Kestrel stopped rereading the scant black lines of writing. Instead, she stared at all the blank space left on that one sheet of paper. The white of it hurt her eyes. She let the letter fall.

 

She’d never even considered it a possibility that her father would come—not until the moment that she had held his letter in her hands and ripped it open.

 

That blinding hope. That drop into disappointment. She should have known better.

 

She remembered the letter’s last word: orders. Kestrel wondered how far her father’s obedience to the emperor would go. What would the general have done in Thrynne’s prison cell? Would his knife have cut as easily as the captain’s, or worse, or not at all?

 

But when she thought of her father and imagined him in the captain’s role, Thrynne wasn’t there in the prison in her mind.
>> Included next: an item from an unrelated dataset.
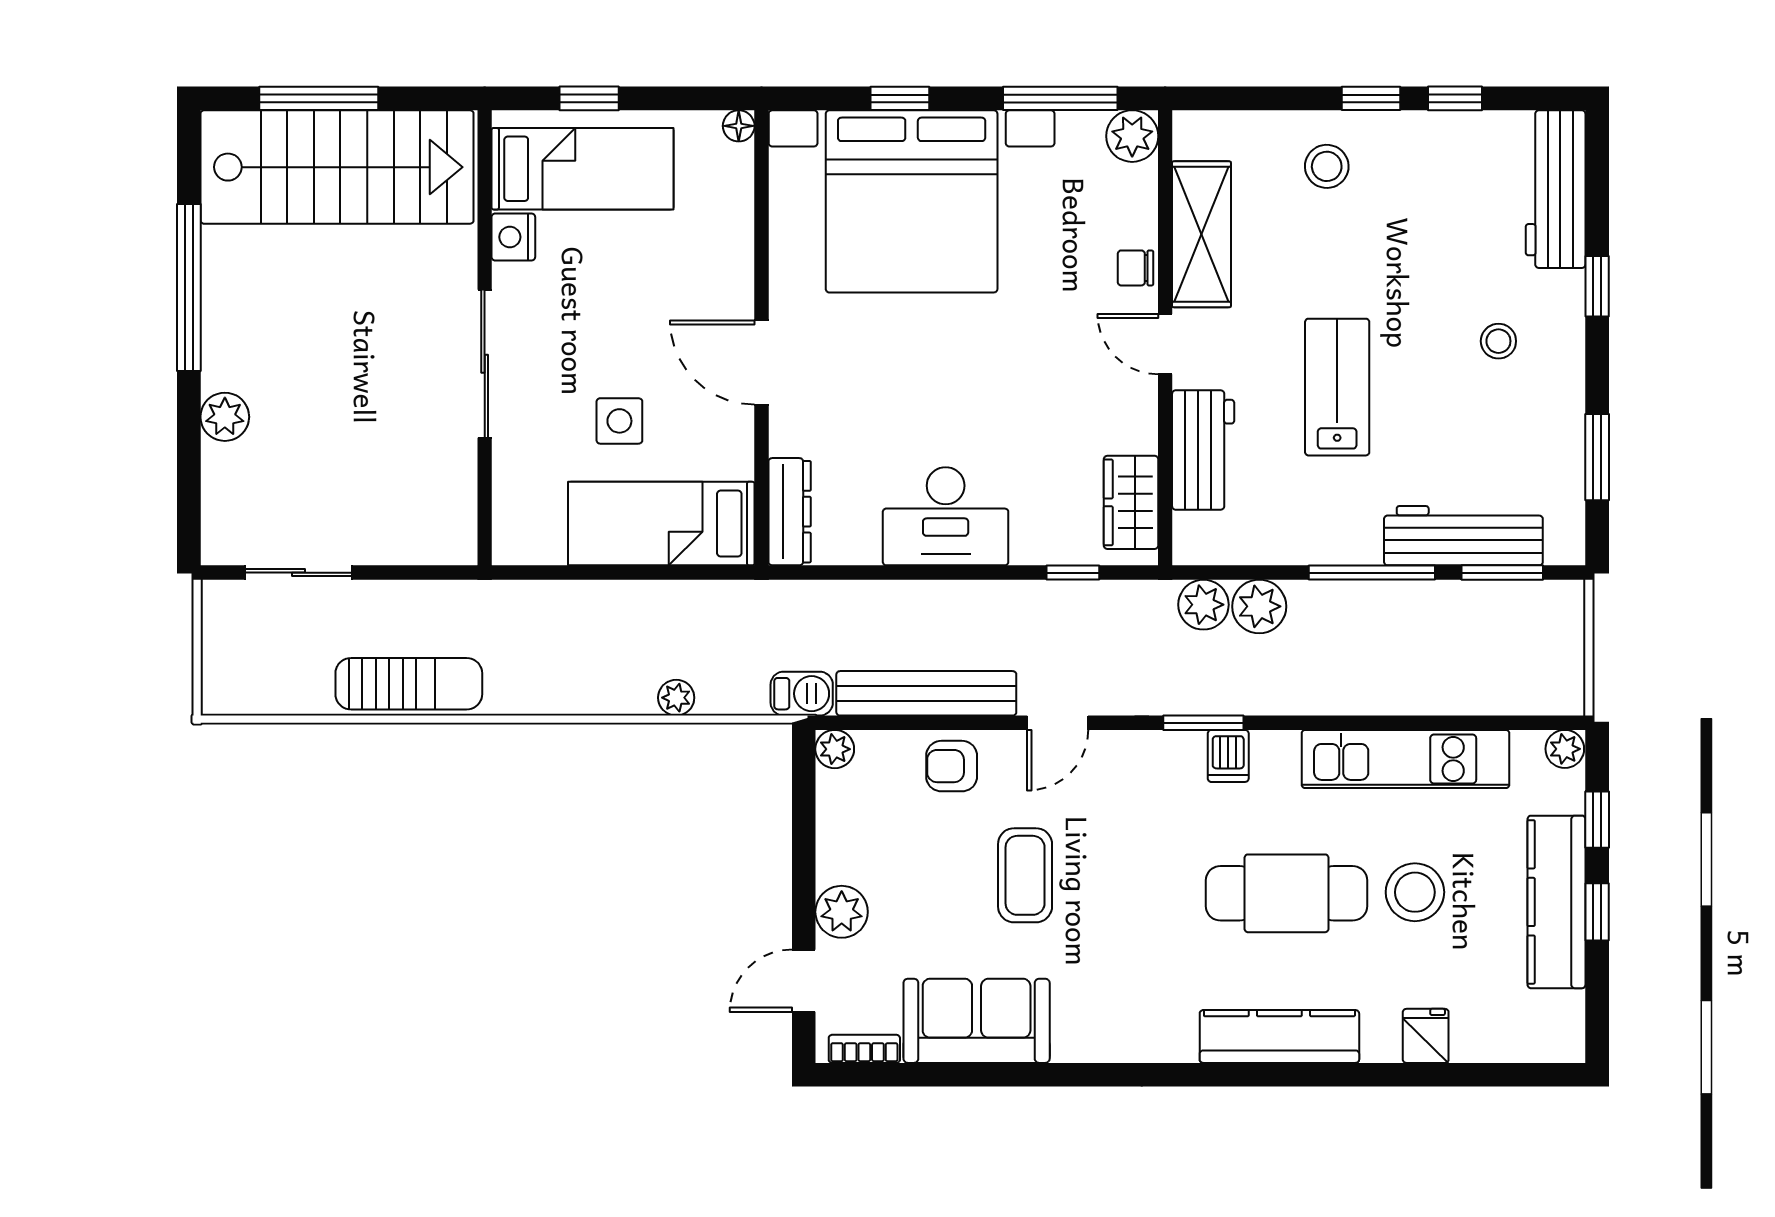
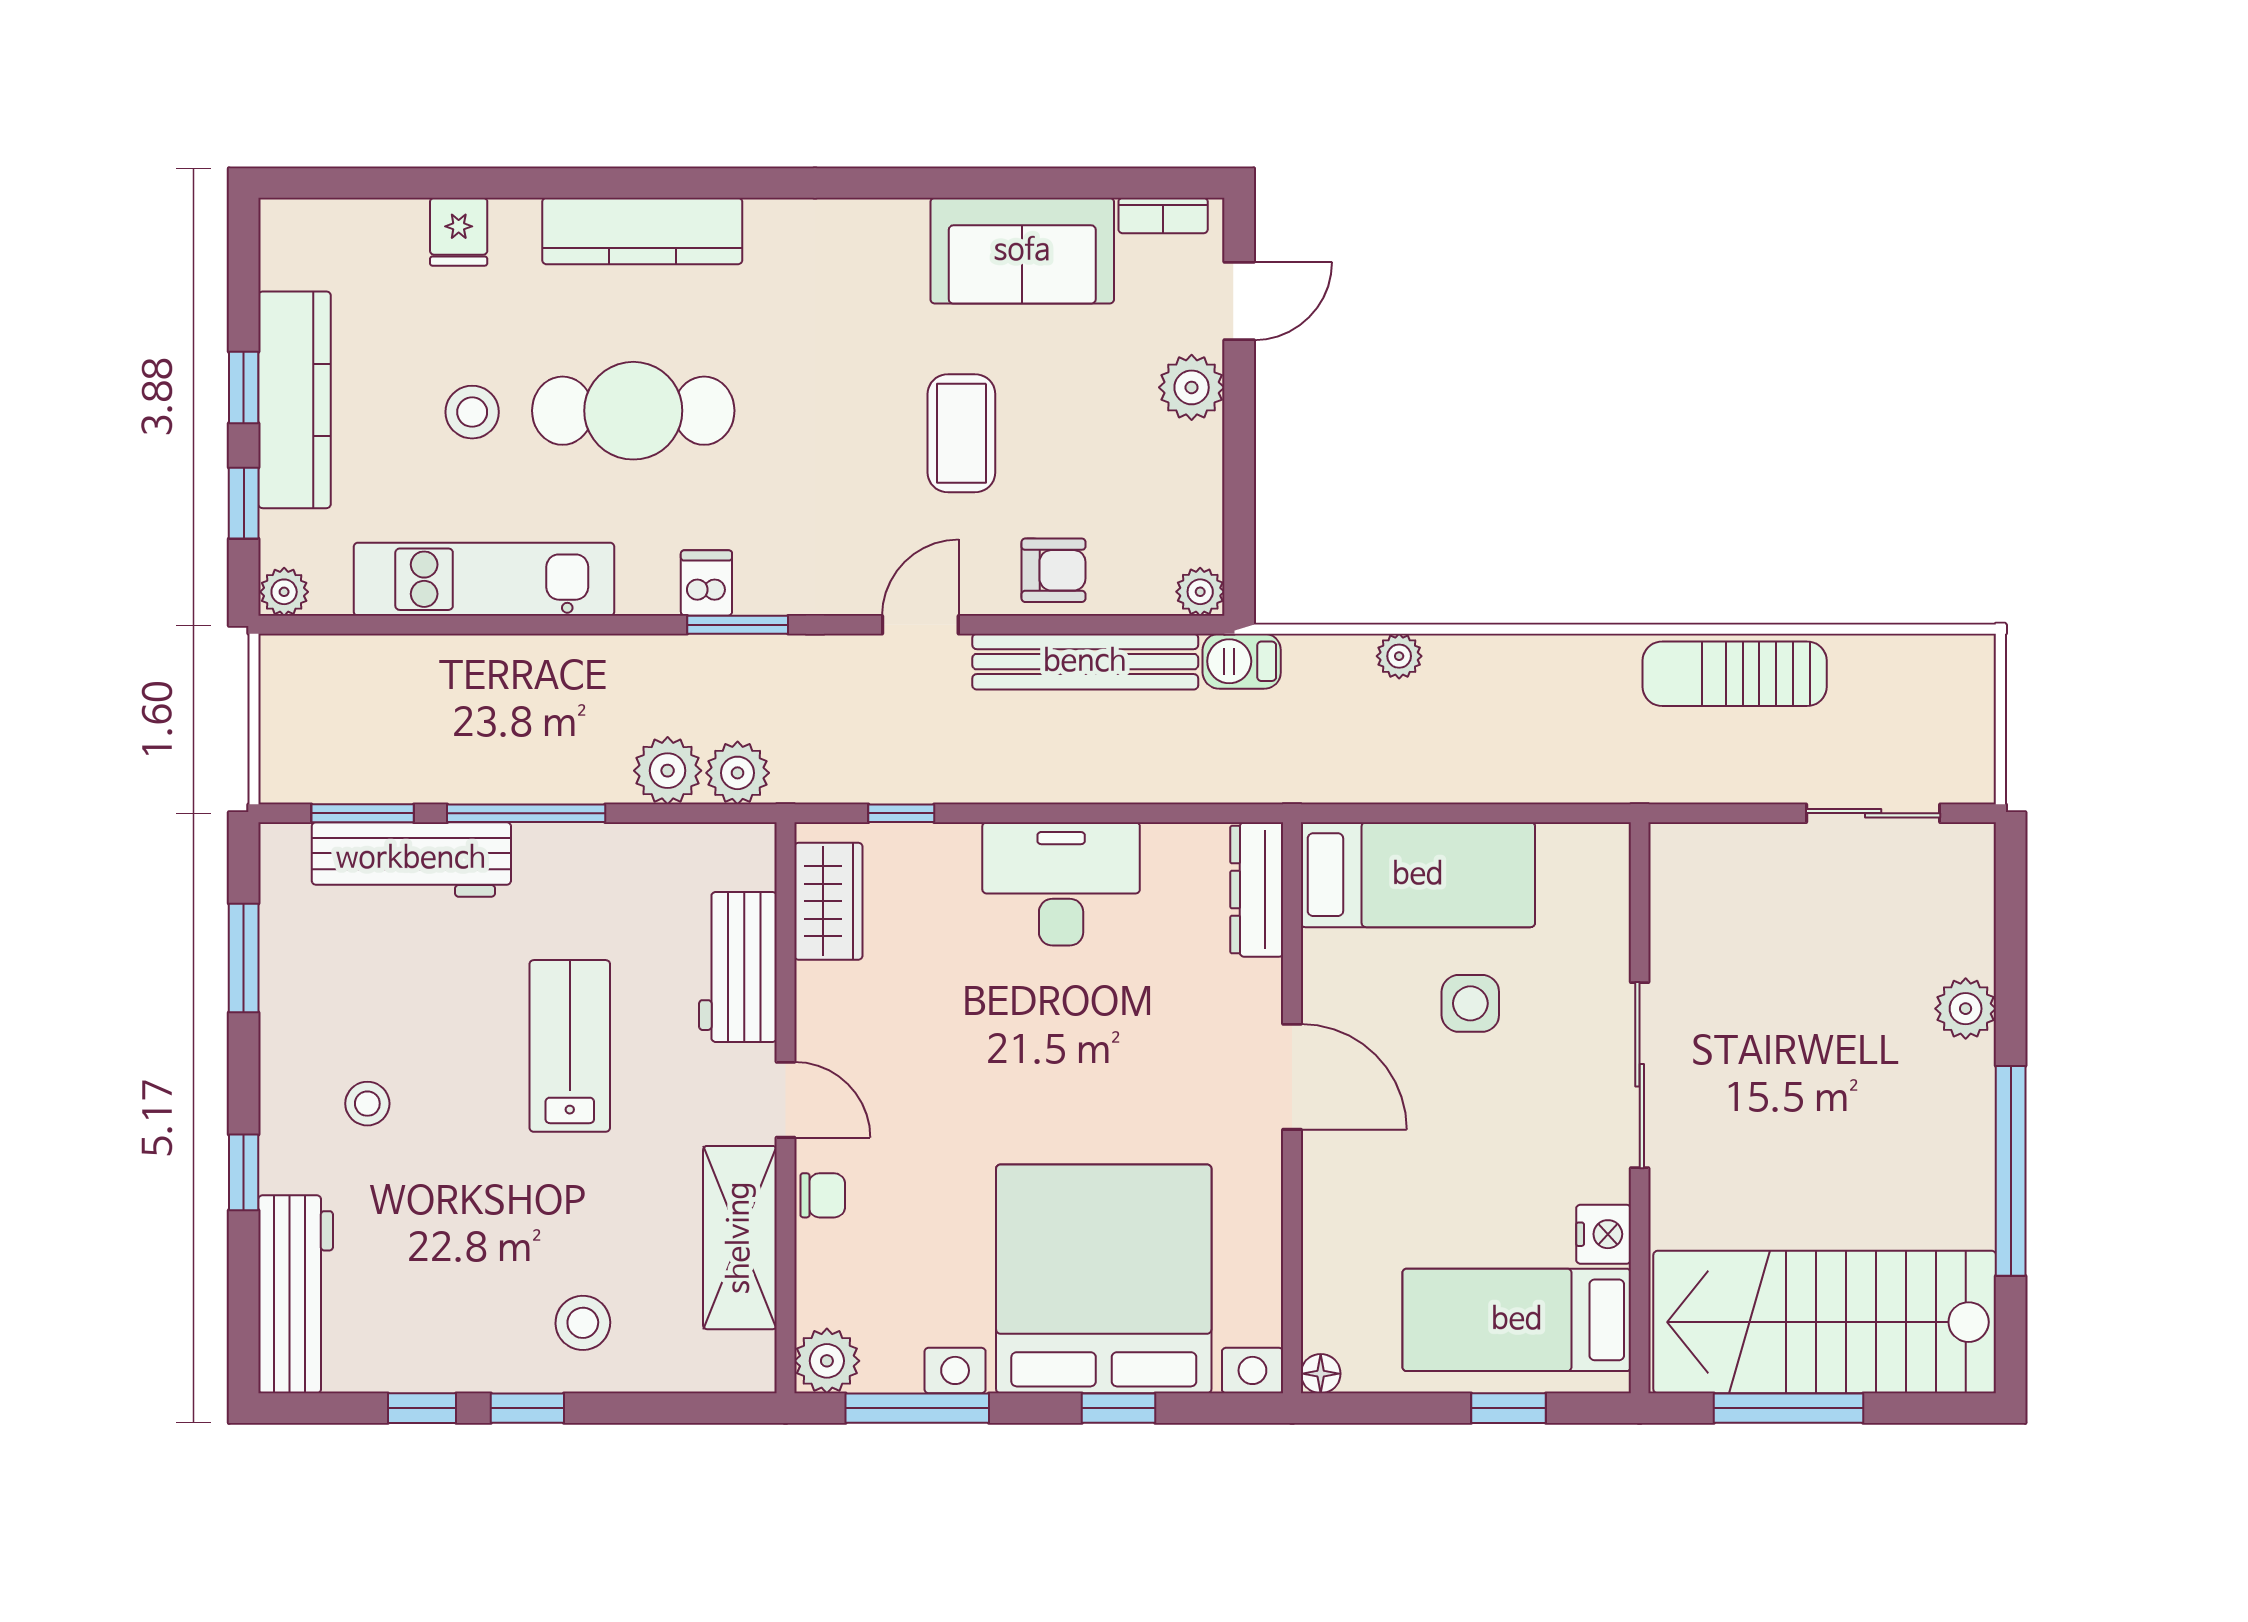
window: (319, 98) -> (1788, 1408), moved
lab bench: (1337, 387) -> (570, 1046), turned 180
stool: (1415, 892) -> (472, 412), width x0.73, depth x0.73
She was the one in chains. What were you doing, the general asked, bargaining with the emperor for a slave’s life?

 

Kestrel shook her head, and no longer saw the prison or her father. She was looking out a window in one of her rooms high above the palace’s inner ward, facing the barbican, where visitors would enter.

 

She palmed away the window’s frost. The barbican’s gate was shut.

 

Come away from the window, she heard her father order.

 

She stayed where she was. The glass fogged.

 

‘No’ doesn’t exist, Kestrel. Only ‘yes.’

 

The view had clouded over.

 

She left the window. There was nothing to see anyway.